▸ **YOUR TASK**
When you reach the line in the data below that contains "X138892858Y-91203571D01*", please start repeating lines exactly, and stop after the line that contains "X140678572Y-92203571D01*", repeating nothing else.

[Hardware design source files]
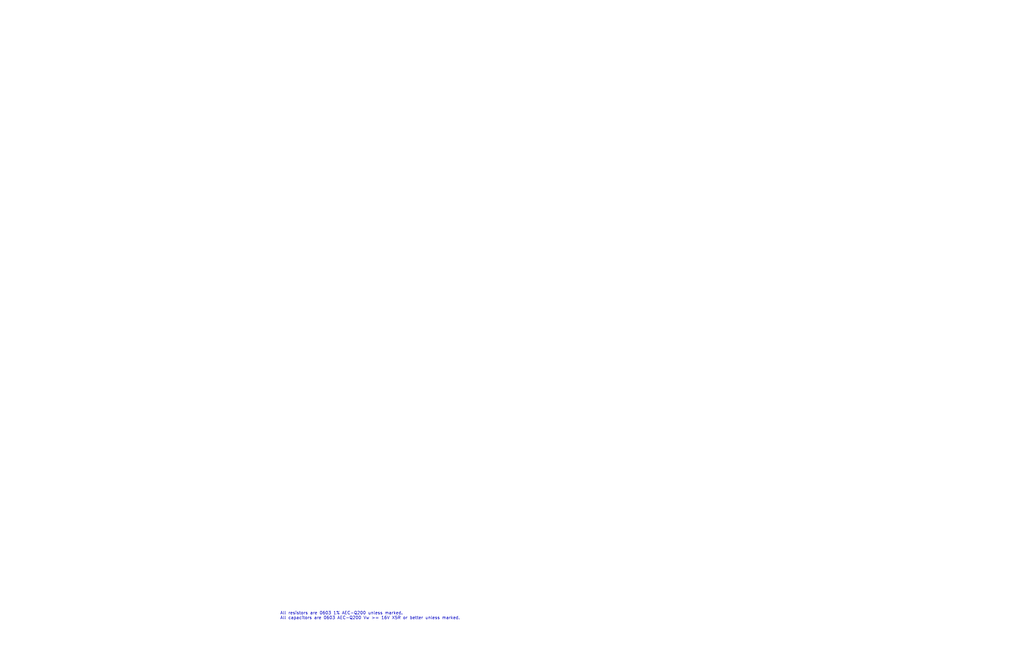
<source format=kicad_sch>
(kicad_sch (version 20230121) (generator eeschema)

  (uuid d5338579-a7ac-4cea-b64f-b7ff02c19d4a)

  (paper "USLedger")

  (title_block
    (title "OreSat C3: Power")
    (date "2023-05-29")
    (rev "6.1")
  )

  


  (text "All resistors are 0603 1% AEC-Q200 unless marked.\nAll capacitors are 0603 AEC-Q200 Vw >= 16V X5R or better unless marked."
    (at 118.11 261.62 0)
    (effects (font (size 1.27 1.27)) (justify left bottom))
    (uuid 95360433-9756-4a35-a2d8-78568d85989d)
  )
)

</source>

--

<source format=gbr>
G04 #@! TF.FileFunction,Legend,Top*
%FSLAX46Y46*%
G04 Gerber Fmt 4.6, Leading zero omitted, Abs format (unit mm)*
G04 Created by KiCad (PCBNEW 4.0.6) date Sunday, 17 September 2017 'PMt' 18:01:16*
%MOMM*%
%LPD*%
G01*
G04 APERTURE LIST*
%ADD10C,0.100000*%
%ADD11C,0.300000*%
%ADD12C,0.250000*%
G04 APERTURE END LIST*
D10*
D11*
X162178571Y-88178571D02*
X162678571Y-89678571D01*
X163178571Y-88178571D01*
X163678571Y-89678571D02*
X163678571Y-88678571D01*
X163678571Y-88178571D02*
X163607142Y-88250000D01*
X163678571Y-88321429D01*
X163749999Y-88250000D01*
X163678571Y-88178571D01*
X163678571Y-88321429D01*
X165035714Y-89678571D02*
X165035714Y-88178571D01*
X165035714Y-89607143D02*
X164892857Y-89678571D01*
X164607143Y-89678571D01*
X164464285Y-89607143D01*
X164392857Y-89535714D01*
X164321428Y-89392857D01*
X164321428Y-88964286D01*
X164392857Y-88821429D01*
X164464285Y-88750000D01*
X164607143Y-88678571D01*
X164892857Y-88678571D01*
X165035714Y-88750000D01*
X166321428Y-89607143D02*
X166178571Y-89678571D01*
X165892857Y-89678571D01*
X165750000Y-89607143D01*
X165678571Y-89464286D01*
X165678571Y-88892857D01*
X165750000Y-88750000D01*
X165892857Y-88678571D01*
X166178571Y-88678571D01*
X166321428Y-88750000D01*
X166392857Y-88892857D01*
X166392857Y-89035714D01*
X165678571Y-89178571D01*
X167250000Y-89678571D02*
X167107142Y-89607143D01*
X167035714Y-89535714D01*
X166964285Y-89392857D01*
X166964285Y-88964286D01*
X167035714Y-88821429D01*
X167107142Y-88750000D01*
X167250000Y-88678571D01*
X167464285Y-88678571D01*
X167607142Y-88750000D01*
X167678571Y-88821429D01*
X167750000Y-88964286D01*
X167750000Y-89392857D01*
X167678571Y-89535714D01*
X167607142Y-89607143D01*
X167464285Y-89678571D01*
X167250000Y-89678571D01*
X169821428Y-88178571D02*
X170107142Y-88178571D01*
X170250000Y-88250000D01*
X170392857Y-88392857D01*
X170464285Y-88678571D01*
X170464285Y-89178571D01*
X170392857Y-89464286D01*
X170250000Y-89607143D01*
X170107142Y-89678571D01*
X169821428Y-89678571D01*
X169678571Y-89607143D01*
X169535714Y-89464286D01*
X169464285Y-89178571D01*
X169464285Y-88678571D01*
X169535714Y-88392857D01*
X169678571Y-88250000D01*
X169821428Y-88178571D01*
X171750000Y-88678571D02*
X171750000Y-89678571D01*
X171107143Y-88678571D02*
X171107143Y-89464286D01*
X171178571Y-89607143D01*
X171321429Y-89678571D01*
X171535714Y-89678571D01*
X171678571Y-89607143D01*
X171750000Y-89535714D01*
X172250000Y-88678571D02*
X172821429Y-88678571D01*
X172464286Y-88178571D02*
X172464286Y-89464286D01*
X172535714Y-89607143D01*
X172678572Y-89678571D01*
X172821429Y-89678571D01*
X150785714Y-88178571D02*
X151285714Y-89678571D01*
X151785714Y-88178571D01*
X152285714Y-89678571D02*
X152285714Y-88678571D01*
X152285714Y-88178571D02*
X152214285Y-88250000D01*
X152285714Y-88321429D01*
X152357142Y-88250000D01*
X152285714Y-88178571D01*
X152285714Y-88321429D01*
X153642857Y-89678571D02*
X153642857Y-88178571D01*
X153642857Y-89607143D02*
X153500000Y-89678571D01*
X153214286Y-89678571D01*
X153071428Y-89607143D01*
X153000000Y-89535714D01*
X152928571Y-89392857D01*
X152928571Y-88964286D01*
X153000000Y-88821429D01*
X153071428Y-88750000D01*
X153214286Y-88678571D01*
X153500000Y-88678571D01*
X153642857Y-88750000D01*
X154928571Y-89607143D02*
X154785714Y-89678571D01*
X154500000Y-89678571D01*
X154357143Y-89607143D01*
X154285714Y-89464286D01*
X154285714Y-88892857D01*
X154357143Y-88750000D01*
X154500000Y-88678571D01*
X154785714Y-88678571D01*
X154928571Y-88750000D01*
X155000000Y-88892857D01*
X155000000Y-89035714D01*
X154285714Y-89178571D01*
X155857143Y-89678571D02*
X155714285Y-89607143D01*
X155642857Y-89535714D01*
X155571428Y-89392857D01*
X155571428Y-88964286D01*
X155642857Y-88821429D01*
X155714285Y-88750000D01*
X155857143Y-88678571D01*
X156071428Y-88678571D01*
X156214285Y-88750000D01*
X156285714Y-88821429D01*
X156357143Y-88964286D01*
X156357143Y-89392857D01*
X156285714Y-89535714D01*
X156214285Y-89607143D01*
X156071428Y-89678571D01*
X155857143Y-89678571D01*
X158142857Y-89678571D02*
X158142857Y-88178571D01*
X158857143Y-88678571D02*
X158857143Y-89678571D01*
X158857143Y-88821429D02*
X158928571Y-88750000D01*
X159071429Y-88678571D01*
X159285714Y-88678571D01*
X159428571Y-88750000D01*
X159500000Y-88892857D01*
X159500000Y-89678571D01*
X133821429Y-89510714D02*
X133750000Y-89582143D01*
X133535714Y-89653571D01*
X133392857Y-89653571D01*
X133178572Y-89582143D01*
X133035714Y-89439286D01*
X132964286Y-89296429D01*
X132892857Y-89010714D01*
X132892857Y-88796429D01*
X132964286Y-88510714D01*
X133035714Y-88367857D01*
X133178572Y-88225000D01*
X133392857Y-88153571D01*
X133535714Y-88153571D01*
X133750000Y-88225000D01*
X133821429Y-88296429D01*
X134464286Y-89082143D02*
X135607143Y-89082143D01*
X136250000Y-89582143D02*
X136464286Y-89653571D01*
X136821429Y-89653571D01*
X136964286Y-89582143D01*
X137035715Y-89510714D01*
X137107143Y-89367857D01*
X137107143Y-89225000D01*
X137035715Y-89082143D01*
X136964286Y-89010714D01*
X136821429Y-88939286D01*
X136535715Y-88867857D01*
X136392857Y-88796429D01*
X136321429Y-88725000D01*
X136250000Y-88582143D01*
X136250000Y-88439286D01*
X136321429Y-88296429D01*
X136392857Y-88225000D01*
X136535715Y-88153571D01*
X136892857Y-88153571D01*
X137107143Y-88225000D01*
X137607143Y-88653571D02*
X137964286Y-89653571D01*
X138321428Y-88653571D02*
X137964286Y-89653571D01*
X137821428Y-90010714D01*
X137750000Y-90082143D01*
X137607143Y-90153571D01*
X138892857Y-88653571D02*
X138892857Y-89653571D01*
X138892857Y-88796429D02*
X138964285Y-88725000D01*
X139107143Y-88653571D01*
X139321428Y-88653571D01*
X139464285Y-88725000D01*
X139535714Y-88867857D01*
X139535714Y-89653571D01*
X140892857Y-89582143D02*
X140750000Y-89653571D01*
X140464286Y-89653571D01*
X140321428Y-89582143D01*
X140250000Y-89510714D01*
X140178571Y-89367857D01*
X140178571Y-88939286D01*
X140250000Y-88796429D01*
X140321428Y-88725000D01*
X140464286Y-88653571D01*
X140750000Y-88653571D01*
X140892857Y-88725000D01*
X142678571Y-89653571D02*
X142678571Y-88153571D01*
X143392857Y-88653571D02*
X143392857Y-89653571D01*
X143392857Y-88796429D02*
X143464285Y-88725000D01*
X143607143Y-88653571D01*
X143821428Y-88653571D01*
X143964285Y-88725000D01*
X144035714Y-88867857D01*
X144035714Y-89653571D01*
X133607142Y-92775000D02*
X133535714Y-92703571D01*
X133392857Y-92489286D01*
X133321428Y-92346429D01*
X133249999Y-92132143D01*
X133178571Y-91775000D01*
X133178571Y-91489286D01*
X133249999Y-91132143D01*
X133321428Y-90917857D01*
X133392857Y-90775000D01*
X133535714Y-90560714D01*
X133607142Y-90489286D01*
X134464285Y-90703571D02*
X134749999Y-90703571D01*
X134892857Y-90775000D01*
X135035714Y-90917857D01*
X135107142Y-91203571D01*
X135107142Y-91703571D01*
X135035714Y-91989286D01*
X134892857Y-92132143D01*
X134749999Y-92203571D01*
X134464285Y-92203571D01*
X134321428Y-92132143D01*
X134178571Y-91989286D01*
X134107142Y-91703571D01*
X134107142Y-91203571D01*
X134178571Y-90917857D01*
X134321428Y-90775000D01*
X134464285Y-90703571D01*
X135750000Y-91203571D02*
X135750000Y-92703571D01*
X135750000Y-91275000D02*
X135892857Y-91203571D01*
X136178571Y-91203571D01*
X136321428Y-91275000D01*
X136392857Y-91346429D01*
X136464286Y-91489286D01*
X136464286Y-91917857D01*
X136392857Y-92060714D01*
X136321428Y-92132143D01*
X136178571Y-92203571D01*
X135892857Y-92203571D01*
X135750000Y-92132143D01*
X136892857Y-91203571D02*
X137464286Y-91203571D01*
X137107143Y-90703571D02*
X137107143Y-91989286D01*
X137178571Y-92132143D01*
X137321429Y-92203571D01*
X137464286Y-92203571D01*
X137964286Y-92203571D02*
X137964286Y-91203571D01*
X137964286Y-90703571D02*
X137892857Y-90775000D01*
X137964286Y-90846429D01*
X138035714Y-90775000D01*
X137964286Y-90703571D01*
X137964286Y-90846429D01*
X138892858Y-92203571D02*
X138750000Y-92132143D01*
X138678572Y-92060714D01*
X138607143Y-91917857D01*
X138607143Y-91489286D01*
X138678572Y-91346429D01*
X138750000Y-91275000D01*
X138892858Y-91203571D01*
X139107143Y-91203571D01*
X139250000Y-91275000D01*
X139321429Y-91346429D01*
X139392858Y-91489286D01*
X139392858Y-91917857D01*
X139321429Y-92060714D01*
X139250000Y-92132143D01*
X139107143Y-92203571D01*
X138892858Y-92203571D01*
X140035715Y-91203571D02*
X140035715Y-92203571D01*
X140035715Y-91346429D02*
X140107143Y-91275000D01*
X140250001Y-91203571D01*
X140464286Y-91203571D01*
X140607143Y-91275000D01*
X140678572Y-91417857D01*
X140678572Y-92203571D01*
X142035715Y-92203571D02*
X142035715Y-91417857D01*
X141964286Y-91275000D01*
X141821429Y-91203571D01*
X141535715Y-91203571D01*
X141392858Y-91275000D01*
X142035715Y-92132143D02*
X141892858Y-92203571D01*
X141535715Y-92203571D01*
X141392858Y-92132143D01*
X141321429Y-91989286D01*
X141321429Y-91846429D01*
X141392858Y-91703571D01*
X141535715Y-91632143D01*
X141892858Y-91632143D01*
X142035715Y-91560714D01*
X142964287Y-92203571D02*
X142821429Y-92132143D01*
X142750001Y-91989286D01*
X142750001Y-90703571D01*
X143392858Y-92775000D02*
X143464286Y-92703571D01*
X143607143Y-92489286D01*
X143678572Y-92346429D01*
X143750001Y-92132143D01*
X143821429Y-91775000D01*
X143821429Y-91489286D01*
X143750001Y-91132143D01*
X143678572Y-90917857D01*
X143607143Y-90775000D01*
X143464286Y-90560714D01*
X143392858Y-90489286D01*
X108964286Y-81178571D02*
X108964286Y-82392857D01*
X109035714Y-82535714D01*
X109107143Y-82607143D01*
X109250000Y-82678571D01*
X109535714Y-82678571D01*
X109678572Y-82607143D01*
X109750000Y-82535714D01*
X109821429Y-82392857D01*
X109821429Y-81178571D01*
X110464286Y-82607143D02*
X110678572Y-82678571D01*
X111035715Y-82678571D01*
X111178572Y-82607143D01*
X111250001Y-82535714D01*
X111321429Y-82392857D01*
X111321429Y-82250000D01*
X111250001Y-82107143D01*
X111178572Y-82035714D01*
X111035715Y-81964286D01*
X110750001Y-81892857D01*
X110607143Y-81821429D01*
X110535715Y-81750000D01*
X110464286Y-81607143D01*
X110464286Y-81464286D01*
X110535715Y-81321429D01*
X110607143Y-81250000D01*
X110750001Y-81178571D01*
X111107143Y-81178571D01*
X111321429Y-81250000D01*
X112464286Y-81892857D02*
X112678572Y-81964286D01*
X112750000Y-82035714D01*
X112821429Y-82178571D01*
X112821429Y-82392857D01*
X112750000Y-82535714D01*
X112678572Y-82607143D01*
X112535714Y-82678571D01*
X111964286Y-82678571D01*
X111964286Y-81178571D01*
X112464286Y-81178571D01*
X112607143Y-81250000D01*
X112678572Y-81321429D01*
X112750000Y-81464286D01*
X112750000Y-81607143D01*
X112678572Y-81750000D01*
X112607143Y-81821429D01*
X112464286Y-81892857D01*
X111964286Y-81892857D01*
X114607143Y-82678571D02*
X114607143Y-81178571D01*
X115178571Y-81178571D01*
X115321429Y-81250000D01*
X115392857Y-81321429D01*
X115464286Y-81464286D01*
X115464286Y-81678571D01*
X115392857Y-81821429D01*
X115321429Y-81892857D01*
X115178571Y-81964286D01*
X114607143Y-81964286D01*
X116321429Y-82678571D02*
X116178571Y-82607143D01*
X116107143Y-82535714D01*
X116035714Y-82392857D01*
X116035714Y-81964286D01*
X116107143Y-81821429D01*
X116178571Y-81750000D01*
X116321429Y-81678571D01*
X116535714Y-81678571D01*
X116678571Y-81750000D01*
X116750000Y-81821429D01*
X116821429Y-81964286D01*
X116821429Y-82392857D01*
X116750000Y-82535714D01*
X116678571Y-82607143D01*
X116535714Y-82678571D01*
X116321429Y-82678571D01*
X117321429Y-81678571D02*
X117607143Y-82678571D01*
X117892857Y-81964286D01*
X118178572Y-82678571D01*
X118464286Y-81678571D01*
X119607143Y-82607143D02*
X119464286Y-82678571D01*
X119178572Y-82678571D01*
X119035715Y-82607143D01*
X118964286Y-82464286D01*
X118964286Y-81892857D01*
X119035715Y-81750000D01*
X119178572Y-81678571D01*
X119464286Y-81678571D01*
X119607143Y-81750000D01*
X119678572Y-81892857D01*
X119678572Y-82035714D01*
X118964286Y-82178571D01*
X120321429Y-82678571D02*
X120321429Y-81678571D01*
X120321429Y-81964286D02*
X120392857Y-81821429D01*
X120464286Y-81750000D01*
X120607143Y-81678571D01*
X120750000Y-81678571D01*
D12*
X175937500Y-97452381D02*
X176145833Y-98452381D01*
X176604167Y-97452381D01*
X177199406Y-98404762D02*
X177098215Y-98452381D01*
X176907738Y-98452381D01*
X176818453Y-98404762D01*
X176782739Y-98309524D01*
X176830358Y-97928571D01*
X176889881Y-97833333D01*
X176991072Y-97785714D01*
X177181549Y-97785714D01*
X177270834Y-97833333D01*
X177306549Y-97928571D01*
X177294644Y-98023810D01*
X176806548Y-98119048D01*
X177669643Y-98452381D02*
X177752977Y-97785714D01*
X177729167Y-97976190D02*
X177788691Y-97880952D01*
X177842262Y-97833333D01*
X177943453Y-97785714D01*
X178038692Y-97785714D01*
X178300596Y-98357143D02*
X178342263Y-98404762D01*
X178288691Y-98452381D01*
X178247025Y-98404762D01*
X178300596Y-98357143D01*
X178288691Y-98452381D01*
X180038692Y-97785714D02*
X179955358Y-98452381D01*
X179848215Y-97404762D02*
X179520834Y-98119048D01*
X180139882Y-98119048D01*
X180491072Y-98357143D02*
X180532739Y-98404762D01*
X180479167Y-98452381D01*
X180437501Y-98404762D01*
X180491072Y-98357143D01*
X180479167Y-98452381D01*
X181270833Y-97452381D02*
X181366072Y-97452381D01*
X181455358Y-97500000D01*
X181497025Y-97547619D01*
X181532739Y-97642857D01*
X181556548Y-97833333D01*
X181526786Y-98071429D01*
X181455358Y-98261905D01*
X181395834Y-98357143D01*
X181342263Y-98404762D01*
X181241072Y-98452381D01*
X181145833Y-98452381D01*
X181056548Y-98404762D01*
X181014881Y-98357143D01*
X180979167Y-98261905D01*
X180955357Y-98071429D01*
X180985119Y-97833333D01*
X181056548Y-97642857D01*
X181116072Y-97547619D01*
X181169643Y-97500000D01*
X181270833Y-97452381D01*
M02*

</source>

▸ **TASK SOLUTION**
X138892858Y-91203571D01*
X139107143Y-91203571D01*
X139250000Y-91275000D01*
X139321429Y-91346429D01*
X139392858Y-91489286D01*
X139392858Y-91917857D01*
X139321429Y-92060714D01*
X139250000Y-92132143D01*
X139107143Y-92203571D01*
X138892858Y-92203571D01*
X140035715Y-91203571D02*
X140035715Y-92203571D01*
X140035715Y-91346429D02*
X140107143Y-91275000D01*
X140250001Y-91203571D01*
X140464286Y-91203571D01*
X140607143Y-91275000D01*
X140678572Y-91417857D01*
X140678572Y-92203571D01*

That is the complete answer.